TASK: Format the lines of the listing below as a numbered list, starting at its first line and stopping after the line that contains "if(table[index] != null)", with blank lines skipped. Leave the pictures out of your answer.
-- Opening Marker --
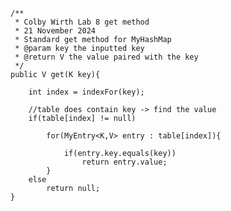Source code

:     /**
     * Colby Wirth Lab 8 get method
     * 21 November 2024 
     * Standard get method for MyHashMap
     * @param key the inputted key
     * @return V the value paired with the key
     */
    public V get(K key){
        
        int index = indexFor(key);
        
        //table does contain key -> find the value
        if(table[index] != null)

            for(MyEntry<K,V> entry : table[index]){ 

                if(entry.key.equals(key))
                    return entry.value; 
            }
        else
            return null;
    }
-- Closing Marker --
TASK RESULT:
1. Source code
2. :     /**
3.      * Colby Wirth Lab 8 get method
4.      * 21 November 2024 
5.      * Standard get method for MyHashMap
6.      * @param key the inputted key
7.      * @return V the value paired with the key
8.      */
9.     public V get(K key){
10.         int index = indexFor(key);
11.         //table does contain key -> find the value
12.         if(table[index] != null)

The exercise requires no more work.